Phosphorylation of PRAS40 at Thr246 is critical for subsequent phosphorylation of 4EBP-1 (panel A), S6 kinase (panel B), and mTOR (panel C). Mesangial cells were transfected with plasmid expressing HA-tagged phosphorylation defective mutant of PRAS40 (PRAS40T246A) or vector. The transfected cells were treated with high glucose (HG) for 15 minutes as described in the legends of Fig. 3A and 3B. Mannitol was used as the osmotic control. Lysates were immunoblotted with phospho-4EBP-1 (p-4EBP-1), HA (to detect PRAS40T246A expression), 4EBP-1, phospho-S6 kinase (p-S6K), S6 kinase (S6K), phospho-mTOR (p-mTOR), mTOR and actin antibodies as indicated in each panel. Representative of three independent experiments is shown for each panel. Quantification of these data is presented in Supplementary Fig. S8A – S8C.

Figure 10

Thr246 phosphorylation of PRAS40 is critical for protein synthesis and hypertrophy in mesangial cells in the absence of apoptosis. Mesangial cells were transfected with the PRAS40T246A mutant plasmid or vector plasmid. Transfected cells were treated with high glucose (HG) for 24 hours as described in the legends to the Fig. 6. (A) Protein synthesis was determined by ³⁵S-Methionine incorporation as described in Materials and Methods.

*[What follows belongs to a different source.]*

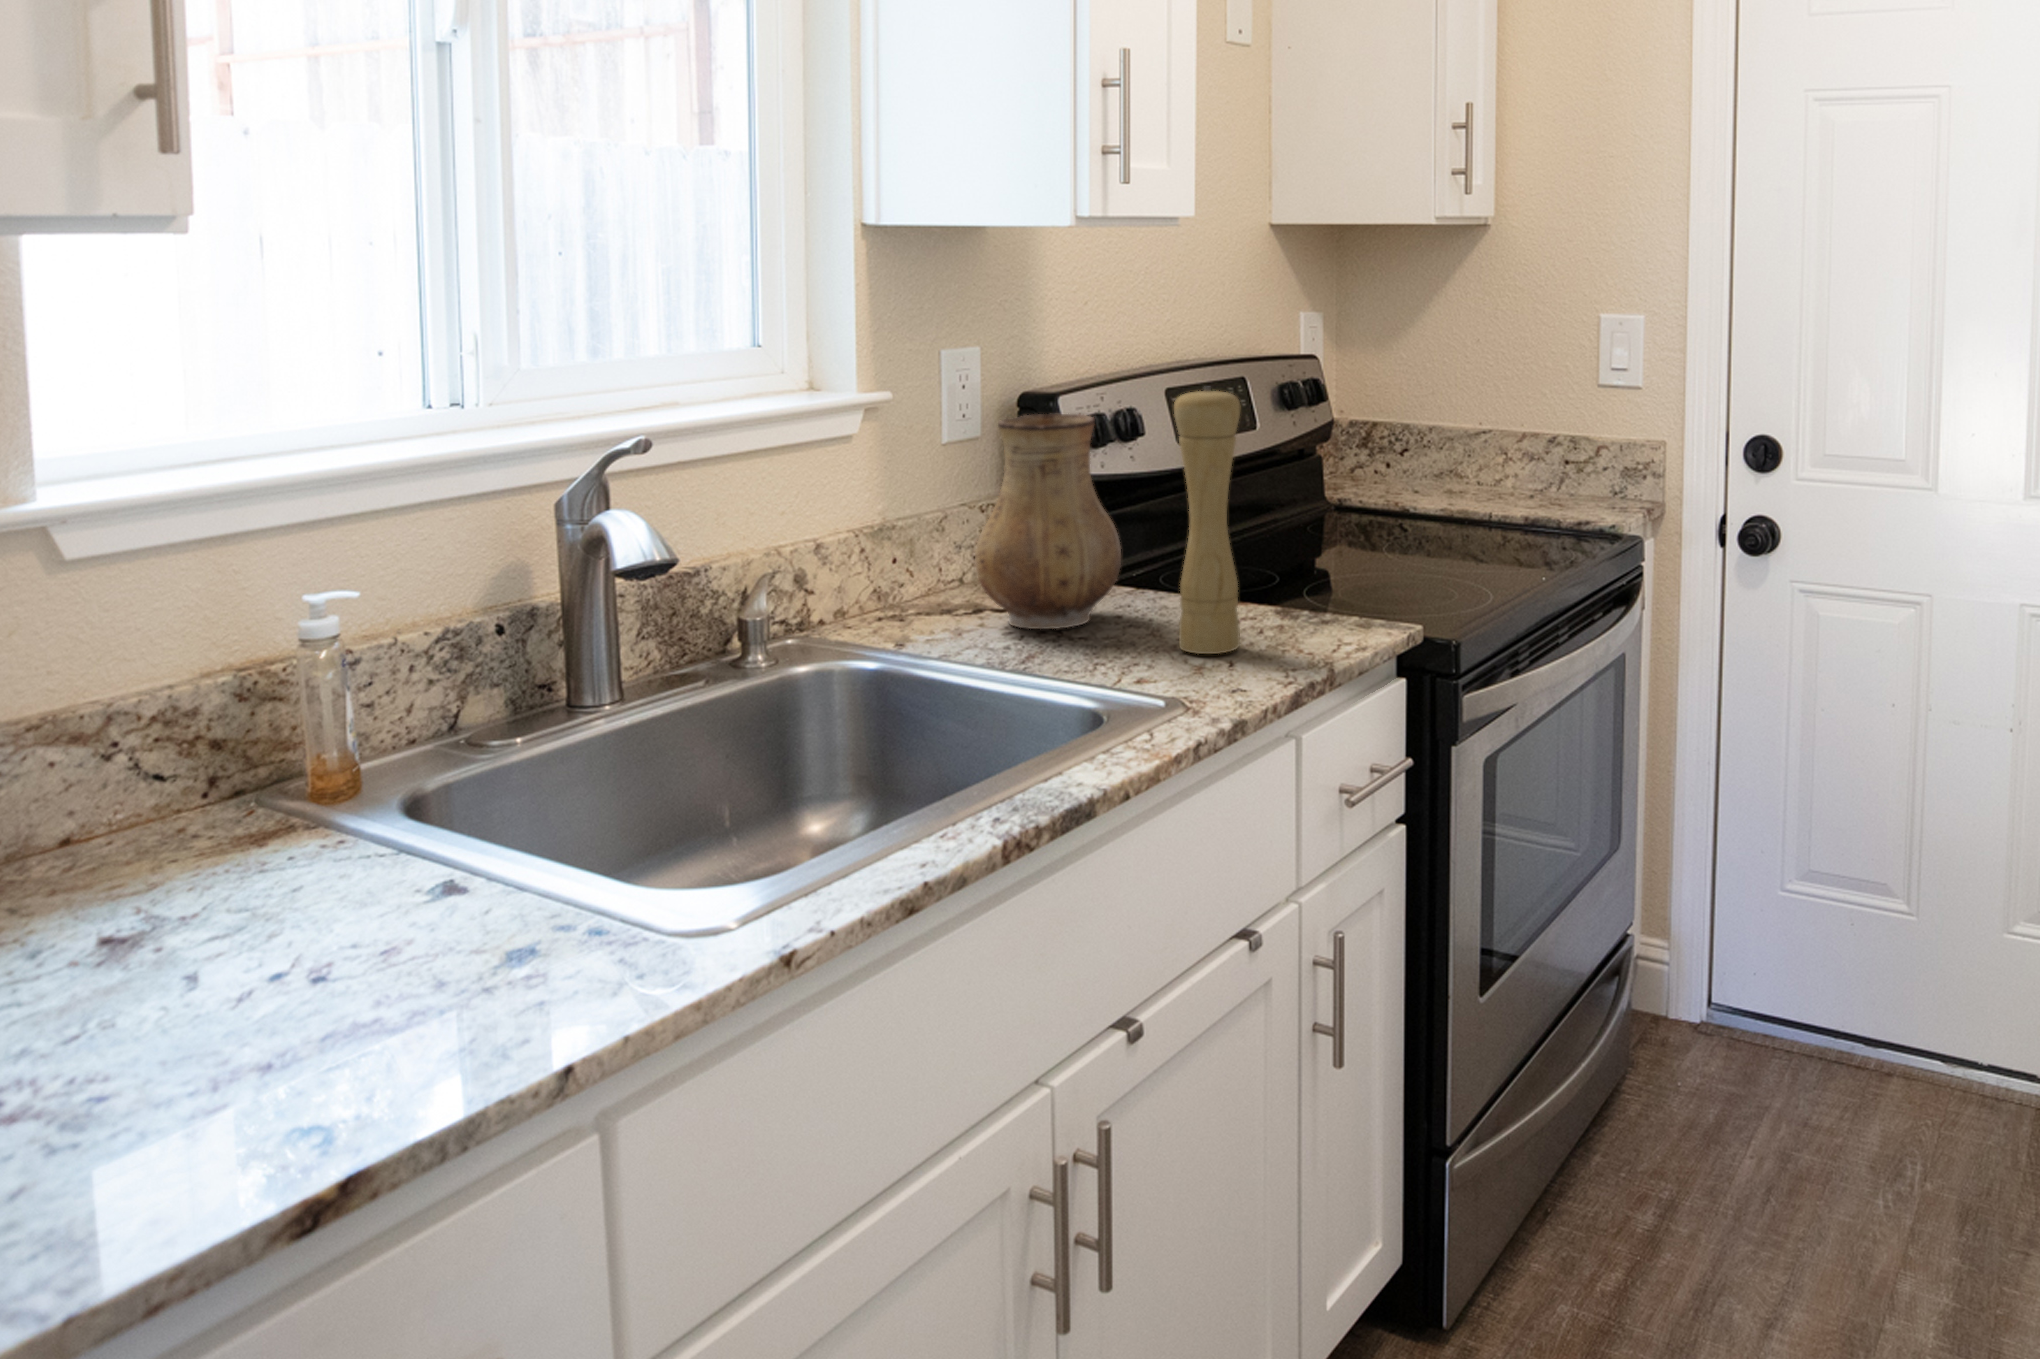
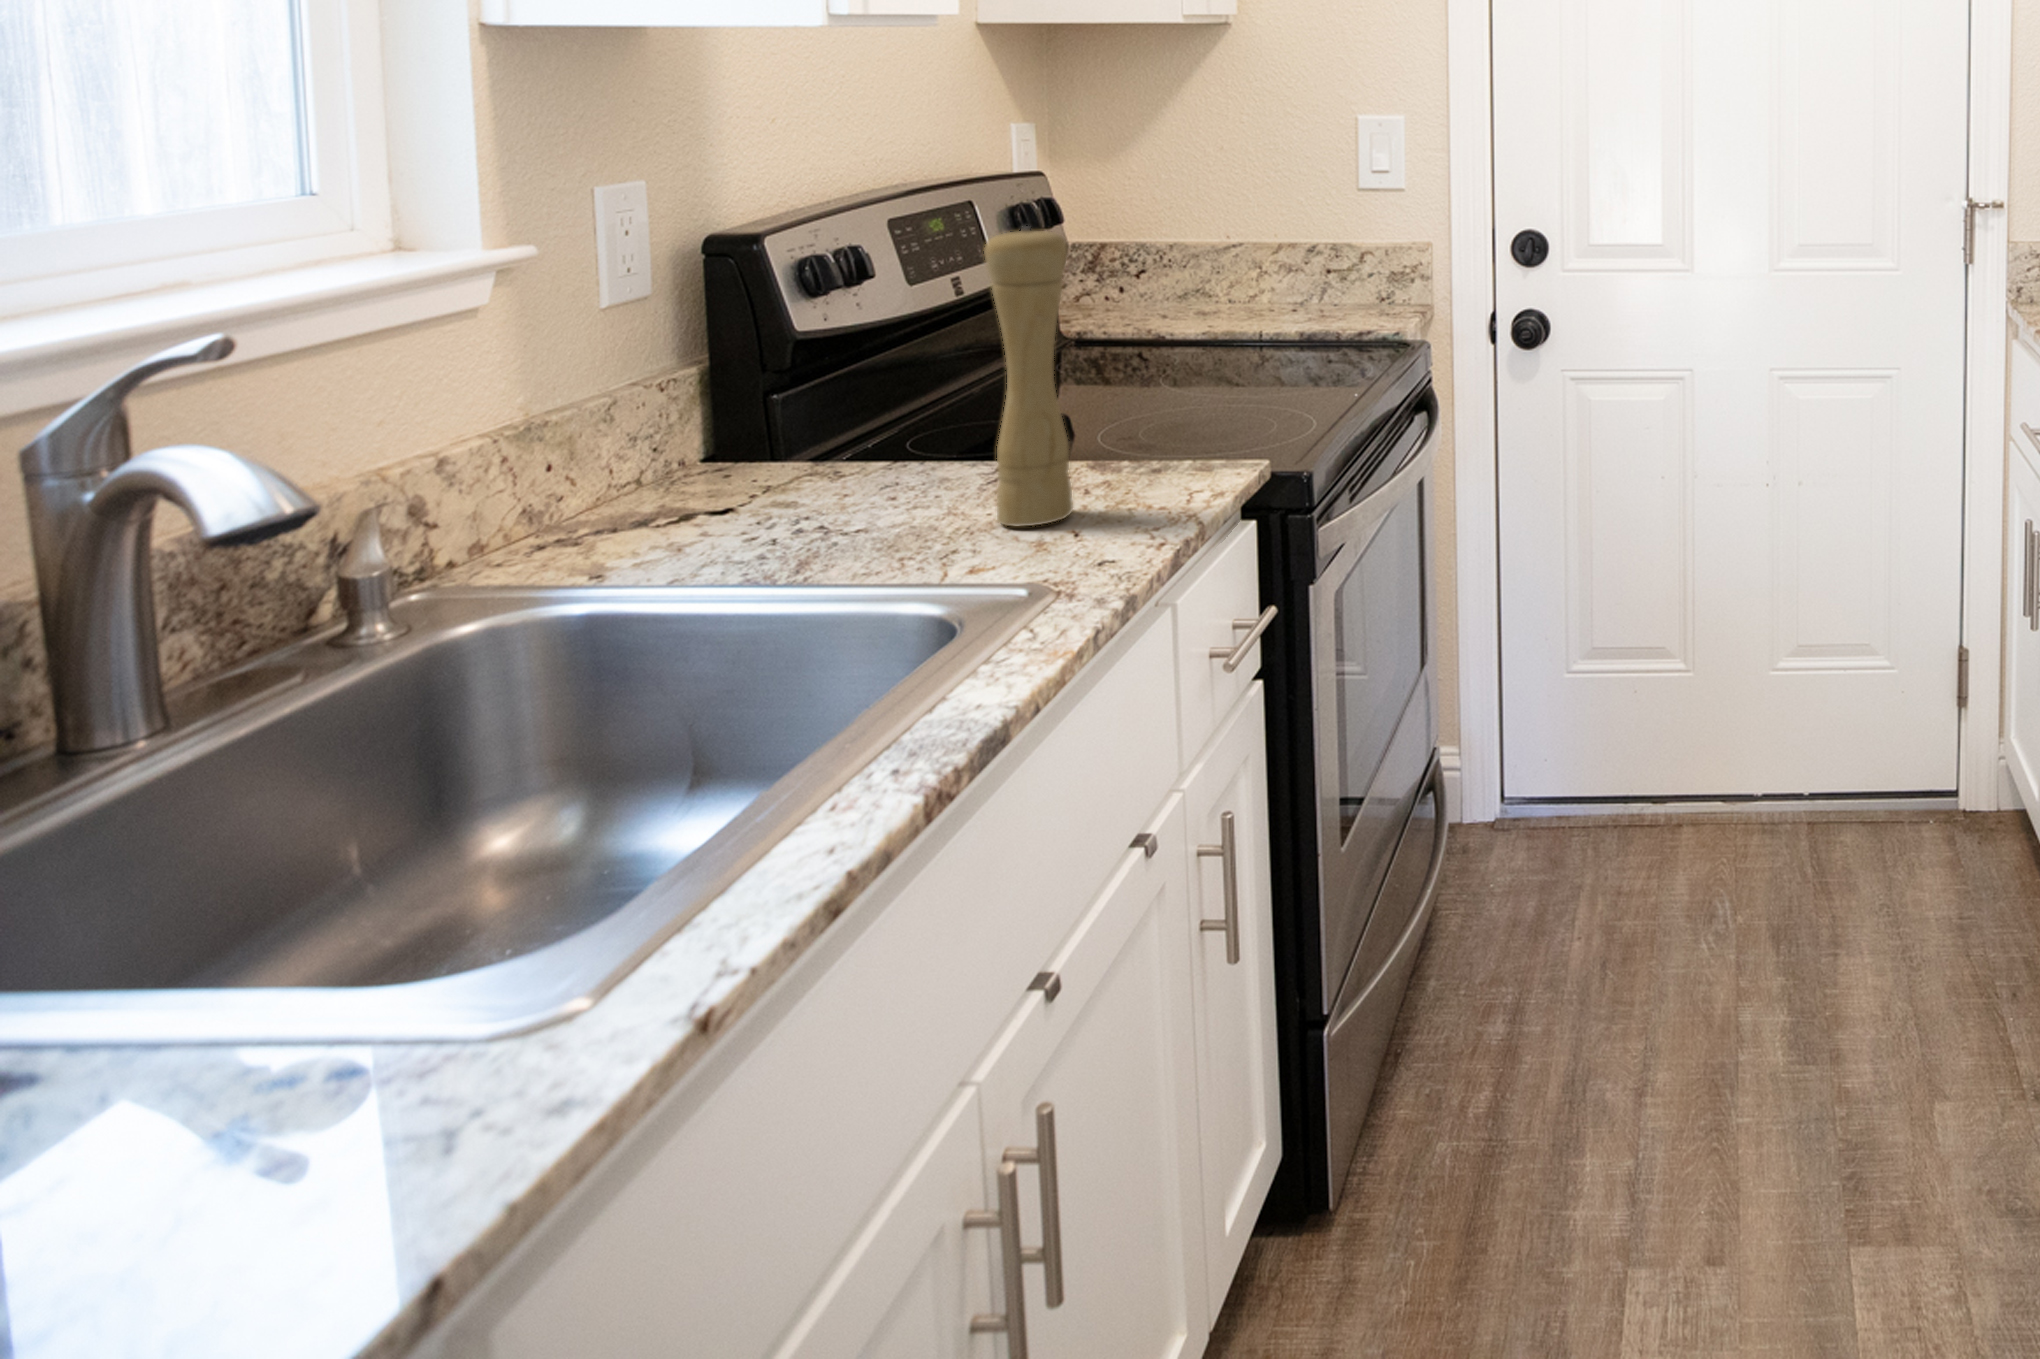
ceramic pitcher: present [975,414,1121,629] -> none [688,264,896,529]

Mean ± SE of three measurements is shown. *p < 0.01 vs. control; **p < 0.01 vs. high glucose-treated. (B) Cellular hypertrophy was determined by measurement of total protein per cell as described in Materials and Methods (Mahimainathan et al., 2006). Mean ± SE of three measurements is shown. *p < 0.05 vs. control; **p < 0.05 vs. high glucose treated. Bottom panels show immunoblotting of cell lysates with HA and actin antibodies as indicated to show expression levels. (C) Apoptosis of mesangial cells was determined using Annexin V method as described in the Materials and Methods (Das et al., 2007; Ghosh Choudhury et al., 2003; Venkatesan et al., 2008). The numbers in the bottom right quadrants show percentage of mesangial cells apoptosis.